Opzioni di iscrizione

"Resistance and change often begin in art, and very often in our art  –  the art of words.” – Ursula K. Le Guin

As literary and cultural studies scholars, words are at the heart of what we do. The words we choose to engage with – and how we write about those words – matters a great deal. To quote the inimitable Donna Haraway, “it matters what matters we use to think other matters with; it matters what stories we tell to tell other stories with; it matters what knots knot knots, what thoughts think thoughts, what descriptions describe descriptions, what ties tie ties. It matters what stories make worlds, what worlds make stories”(12). Together in this seminar we will work to identify what matter(s) we are using to think other matters with, to locate our own positionality, and then to consider how scholarly writing practices – what Le Guin terms “the art of words” – can remake the world.

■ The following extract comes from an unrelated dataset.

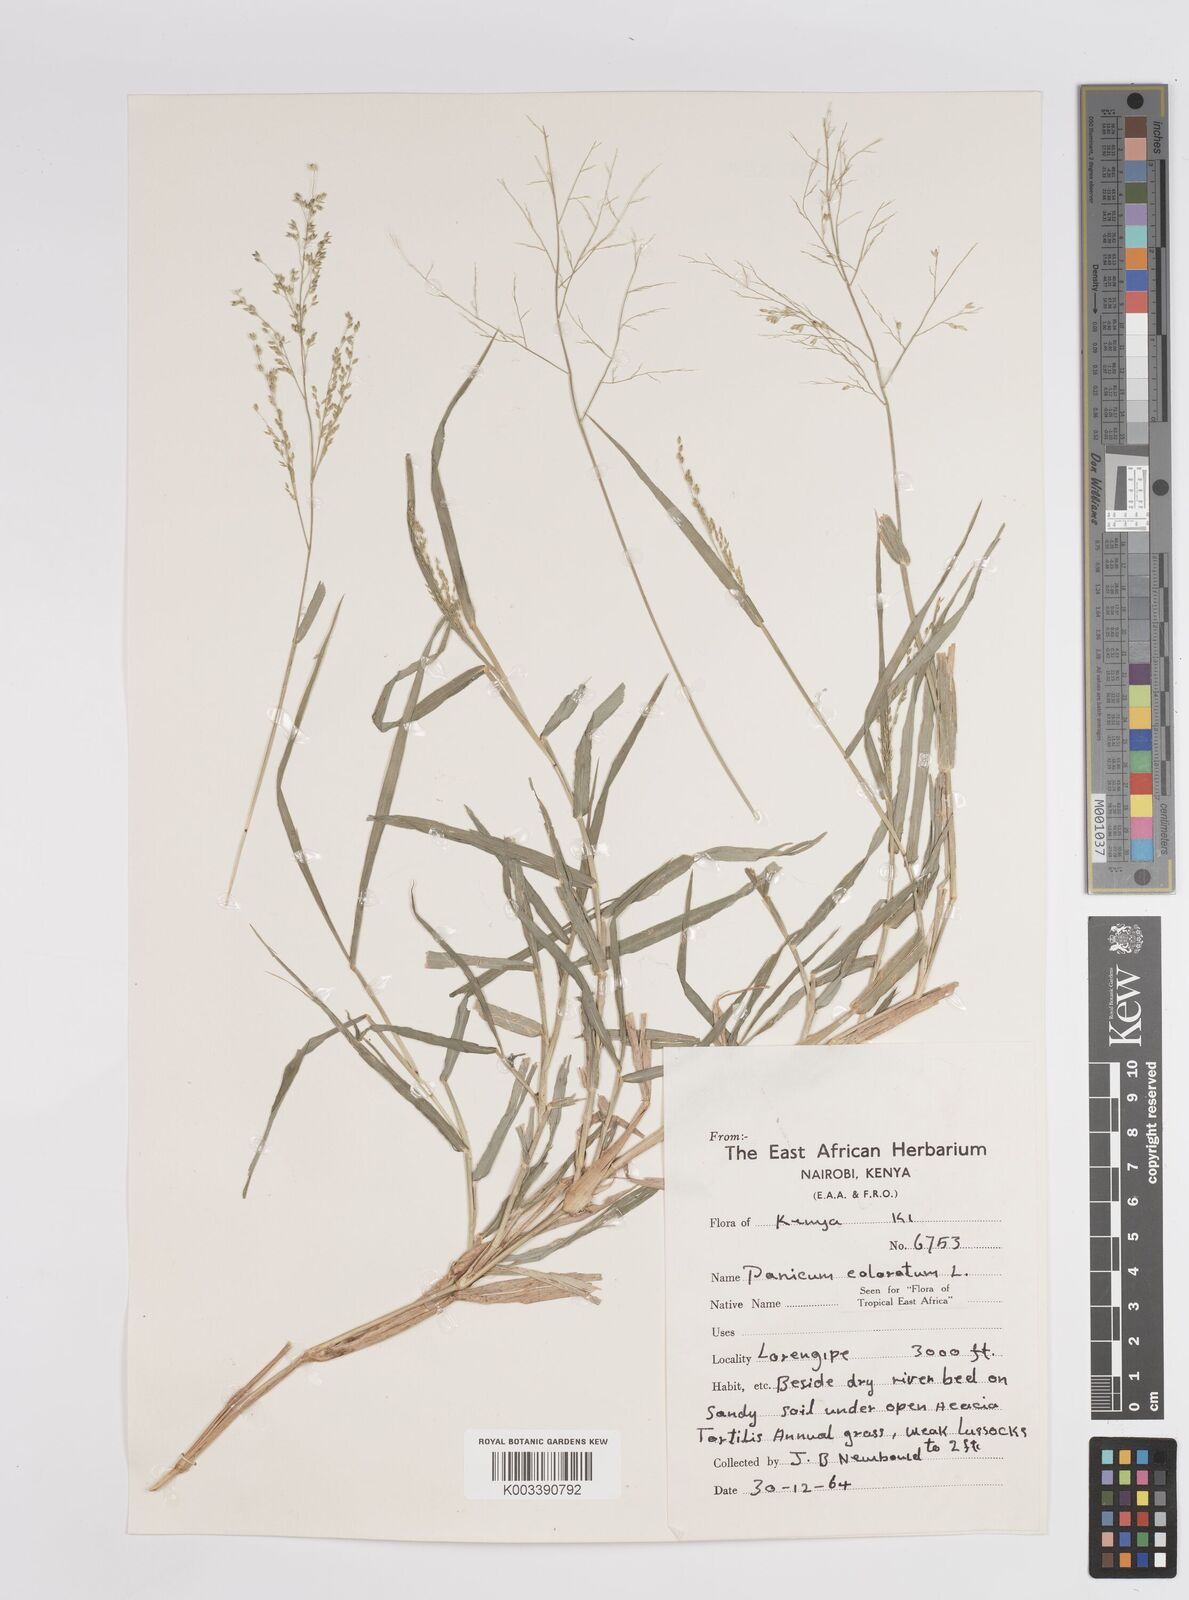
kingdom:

This seminar is premised on the possibilities of scholarship that refuses the illusion of objectivity and invests in what is deeply personal. Our collective engagement will be organized in two parts. Part I of this block seminar will begin with what Fred Moten and Stefano Harney term study “a mode of thinking with others separate from the thinking that the institution requires of you”(11). By engaging theories of self and care we will come to an understanding of scholarly work as embodied, personal, and political. Part II of this seminar moves from theory to practice, taking direction from Donna Haraway who argues quite simply, that “we must change the story; the story must change” (40). And so, in the second part of our seminar we will write together and with a purpose, pursuing creative approaches to academic writing that will lead us down what Jack Halberstam calls “the path to the wild beyond” (qtd. in Moten and Harney 8).

References

Haraway, Donna. Staying with the Trouble. Duke University Press, 2016.
Le Guin, Ursula K. . "Watch Ursula K. Le Guin’s Amazing Nba Acceptance Speech." https://electricliterature.com/watch-ursula-k-le-guins-amazing-nba-acceptance-speech. Accessed 20 September 2021.
Moten, Fred and Stefano Harney. The Undercommons: Fugitive Planning & Black Study. Minor Compositions, 2013.